The price of a bond is determined by its face value, coupon rate, yield, and time to maturity. To calculate the price of a bond for different yields, you calculate the present value of its coupon payments and its face value, then sum those values. Whether the bond is sold at a premium or discount depends on whether the price is above or below its face value.

Step-by-step explanation:

When calculating the price of a bond, we must consider the face value, coupon rate, yield (discount rate), and the number of periods until maturity. The bond in question is a $4000 bond with a 7.0% coupon rate and a 7-year term.
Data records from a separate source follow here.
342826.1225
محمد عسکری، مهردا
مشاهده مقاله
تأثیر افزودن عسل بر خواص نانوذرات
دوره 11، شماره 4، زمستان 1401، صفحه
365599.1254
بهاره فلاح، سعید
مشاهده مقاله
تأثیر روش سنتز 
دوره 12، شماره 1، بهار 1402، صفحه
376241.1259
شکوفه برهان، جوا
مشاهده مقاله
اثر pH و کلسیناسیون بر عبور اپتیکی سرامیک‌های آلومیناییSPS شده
The annual coupon payment is calculated as 7% of $4000, which gives us $280 per year.

To find the purchase price for different yields, we use the present value formula for an annuity (coupon payments) plus the present value of the bond's face value (which will be paid at maturity). For the bond with a 5.5% yield, we compute:

  • The present value of the annuity (coupon payments): $280 x [(1 - (1 + 0.055)^-7) / 0.055]
  • The present value of the face value: $4000 x (1 + 0.055)^-7

The sum of these two amounts gives us the purchase price of the bond. If the purchase price is above $4000, the bond is sold at a premium; if it is below $4000, the bond is sold at a discount. We repeat this calculation for the 6.5% and 7.5% yield bonds.

To answer the student's question, you will finish these calculations using a financial calculator or spreadsheet software, providing the purchase prices and indicating whether each is at a premium or discount.